His tiny hand opens and closes against Val’s skin, and she cries harder, one arm curling around him like her body knows what to do before the rest of her catches up.
“Oh, my God,” she whispers.
I can’t say anything.
I look at her, then at him, then back at her, and something in me gives way so completely I have to grip the bedrail with my free hand. I thought I knew what fear felt like. Then I looked at Val holding our son and realized I had no idea what it meant to have this much to lose.

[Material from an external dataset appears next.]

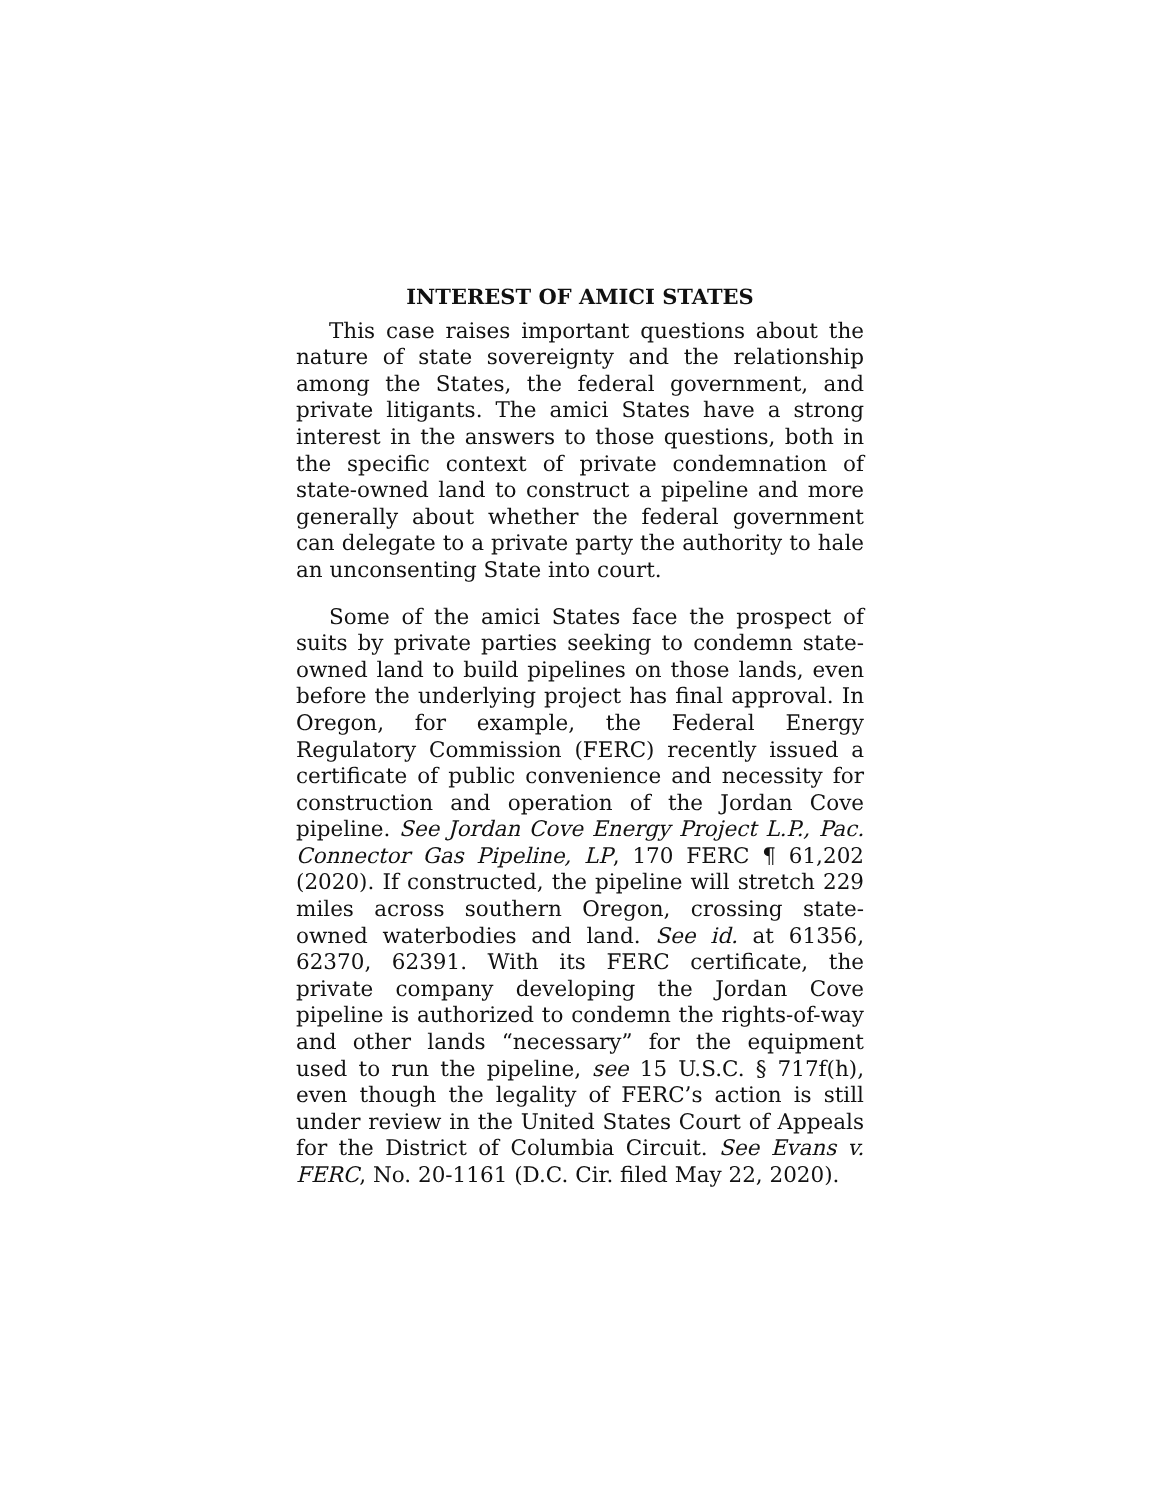INTEREST OF AMICI STATES
This case raises important questions about the nature of state sovereignty and the relationship among the States, the federal government, and private litigants. The amici States have a strong interest in the answers to those questions, both in the specific context of private condemnation of state-owned land to construct a pipeline and more generally about whether the federal government can delegate to a private party the authority to hale an unconsenting State into court.
Some of the amici States face the prospect of suits by private parties seeking to condemn state-owned land to build pipelines on those lands, even before the underlying project has final approval. In Oregon, for example, the Federal Energy Regulatory Commission (FERC) recently issued a certificate of public convenience and necessity for construction and operation of the Jordan Cove pipeline. See Jordan Cove Energy Project L.P., Pac. Connector Gas Pipeline, LP, 170 FERC ¶ 61,202 (2020). If constructed, the pipeline will stretch 229 miles across southern Oregon, crossing state-owned waterbodies and land. See id. at 61356, 62370, 62391. With its FERC certificate, the private company developing the Jordan Cove pipeline is authorized to condemn the rights-of-way and other lands “necessary” for the equipment used to run the pipeline, see 15 U.S.C. § 717f(h), even though the legality of FERC’s action is still under review in the United States Court of Appeals for the District of Columbia Circuit. See Evans v. FERC, No. 20-1161 (D.C. Cir. filed May 22, 2020).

Val looks up at me through tears. “Sebastian.”
That breaks whatever was left of my control.
I bend over them both, pressing my mouth to her hair, one careful hand covering our son’s back. He is warm. Real. Mine. Ours.
“I love you,” I tell her.
“You better,” she says, crying and laughing at the same time.
The nurse asks if I want to cut the cord. I do it with steadier hands than I expect. A few minutes later, they take him just long enough to clean and weigh him, and Val watches every second like someone might try to run out of the room with him.
I would kill them before they reached the door.
When they hand him back, she lets me hold him.
He fits against my forearm like he was made for that space.
His eyes are closed now, his face calmer, one tiny fist tucked under his chin.
He makes a soft sound, and I look down at him with the sudden understanding that I would burn down the world for someone who has been alive for less than half an hour.
Val watches me from the bed. Exhausted, pale, beautiful, amused despite all of it.
“You look scared,” she says.
“I am.”
“Good. Welcome to parenting.”
I sit carefully on the edge of the bed with our son in my arms. “Marry me.”
Her eyes widen. This is not how I planned to ask.
I had a plan, actually. A ring in the safe at home.
Dinner somewhere private. Flowers that weren’t white.
Something that didn’t involve hospital lighting, my wrinkled shirt, and Val looking like she might still murder someone if they adjusted her blanket wrong.
But the words are out, and I don’t regret them.
Val stares at me for a second.
“I’m sorry, did my thirty-six-hour labor damage your brain too?”
“Probably.”
“Sebastian.”
“I have a ring at home,” I say. “This isn’t how I meant to do it.”
“No kidding.”
“I know you’re exhausted. I know this is ridiculous timing.”
“Deeply ridiculous.”
“I also know I don’t want to wait.” I look down at our son, then back at her. “Marry me, Valentina.”
Her eyes fill again, and this time she doesn’t try to hide it. “You are absolutely insane,” she says.
“Yes.”
“And bossy.”
“Yes.”
“And I just had a baby.”
“I’m aware.”
She reaches for my hand, and I give it to her, careful not to jostle the baby between us.
“Yes,” she says, voice breaking. “Of course, yes.”
I kiss her then, gently because she’s exhausted and because our son is sleeping between us like the smallest, most important chaperone in the world.
For the first time in my life, everything I want is in one room.